◆ WHAT TO PRODUCE ◆
Repeat the data below word for word.

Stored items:
::::
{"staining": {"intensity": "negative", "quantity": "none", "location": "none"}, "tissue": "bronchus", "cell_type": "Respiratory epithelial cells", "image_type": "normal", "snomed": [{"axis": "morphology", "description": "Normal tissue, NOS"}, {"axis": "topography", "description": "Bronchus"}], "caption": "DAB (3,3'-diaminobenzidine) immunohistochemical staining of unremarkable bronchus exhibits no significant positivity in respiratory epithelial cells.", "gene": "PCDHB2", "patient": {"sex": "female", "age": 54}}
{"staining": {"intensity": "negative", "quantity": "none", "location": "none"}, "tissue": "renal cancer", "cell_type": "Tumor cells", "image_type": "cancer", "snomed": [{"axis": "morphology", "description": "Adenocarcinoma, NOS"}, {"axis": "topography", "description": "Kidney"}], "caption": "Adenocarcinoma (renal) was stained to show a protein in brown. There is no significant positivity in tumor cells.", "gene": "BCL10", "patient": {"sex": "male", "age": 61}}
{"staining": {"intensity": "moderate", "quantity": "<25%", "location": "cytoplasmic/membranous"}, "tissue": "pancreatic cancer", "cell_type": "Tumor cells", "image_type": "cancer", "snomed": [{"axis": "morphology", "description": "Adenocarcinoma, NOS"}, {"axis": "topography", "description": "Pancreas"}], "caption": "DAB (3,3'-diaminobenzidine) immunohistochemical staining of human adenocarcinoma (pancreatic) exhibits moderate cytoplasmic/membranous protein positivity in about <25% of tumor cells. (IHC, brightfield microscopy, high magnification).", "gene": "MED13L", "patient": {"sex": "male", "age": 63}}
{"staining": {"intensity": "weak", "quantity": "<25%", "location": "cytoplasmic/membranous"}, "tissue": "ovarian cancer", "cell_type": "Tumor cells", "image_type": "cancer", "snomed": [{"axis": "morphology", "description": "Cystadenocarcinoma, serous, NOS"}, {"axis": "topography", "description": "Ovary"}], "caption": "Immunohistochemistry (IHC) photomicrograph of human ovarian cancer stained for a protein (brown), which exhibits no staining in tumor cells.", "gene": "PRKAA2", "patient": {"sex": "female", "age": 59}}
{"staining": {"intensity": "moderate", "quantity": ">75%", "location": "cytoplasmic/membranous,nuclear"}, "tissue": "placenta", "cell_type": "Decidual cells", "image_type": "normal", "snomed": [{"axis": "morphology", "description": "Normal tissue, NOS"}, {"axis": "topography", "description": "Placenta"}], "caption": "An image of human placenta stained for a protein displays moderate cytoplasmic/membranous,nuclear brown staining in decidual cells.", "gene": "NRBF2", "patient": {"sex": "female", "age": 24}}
::::
◆ SOLUTION TO THE PROBLEM ◆
{"staining": {"intensity": "negative", "quantity": "none", "location": "none"}, "tissue": "bronchus", "cell_type": "Respiratory epithelial cells", "image_type": "normal", "snomed": [{"axis": "morphology", "description": "Normal tissue, NOS"}, {"axis": "topography", "description": "Bronchus"}], "caption": "DAB (3,3'-diaminobenzidine) immunohistochemical staining of unremarkable bronchus exhibits no significant positivity in respiratory epithelial cells.", "gene": "PCDHB2", "patient": {"sex": "female", "age": 54}}
{"staining": {"intensity": "negative", "quantity": "none", "location": "none"}, "tissue": "renal cancer", "cell_type": "Tumor cells", "image_type": "cancer", "snomed": [{"axis": "morphology", "description": "Adenocarcinoma, NOS"}, {"axis": "topography", "description": "Kidney"}], "caption": "Adenocarcinoma (renal) was stained to show a protein in brown. There is no significant positivity in tumor cells.", "gene": "BCL10", "patient": {"sex": "male", "age": 61}}
{"staining": {"intensity": "moderate", "quantity": "<25%", "location": "cytoplasmic/membranous"}, "tissue": "pancreatic cancer", "cell_type": "Tumor cells", "image_type": "cancer", "snomed": [{"axis": "morphology", "description": "Adenocarcinoma, NOS"}, {"axis": "topography", "description": "Pancreas"}], "caption": "DAB (3,3'-diaminobenzidine) immunohistochemical staining of human adenocarcinoma (pancreatic) exhibits moderate cytoplasmic/membranous protein positivity in about <25% of tumor cells. (IHC, brightfield microscopy, high magnification).", "gene": "MED13L", "patient": {"sex": "male", "age": 63}}
{"staining": {"intensity": "weak", "quantity": "<25%", "location": "cytoplasmic/membranous"}, "tissue": "ovarian cancer", "cell_type": "Tumor cells", "image_type": "cancer", "snomed": [{"axis": "morphology", "description": "Cystadenocarcinoma, serous, NOS"}, {"axis": "topography", "description": "Ovary"}], "caption": "Immunohistochemistry (IHC) photomicrograph of human ovarian cancer stained for a protein (brown), which exhibits no staining in tumor cells.", "gene": "PRKAA2", "patient": {"sex": "female", "age": 59}}
{"staining": {"intensity": "moderate", "quantity": ">75%", "location": "cytoplasmic/membranous,nuclear"}, "tissue": "placenta", "cell_type": "Decidual cells", "image_type": "normal", "snomed": [{"axis": "morphology", "description": "Normal tissue, NOS"}, {"axis": "topography", "description": "Placenta"}], "caption": "An image of human placenta stained for a protein displays moderate cytoplasmic/membranous,nuclear brown staining in decidual cells.", "gene": "NRBF2", "patient": {"sex": "female", "age": 24}}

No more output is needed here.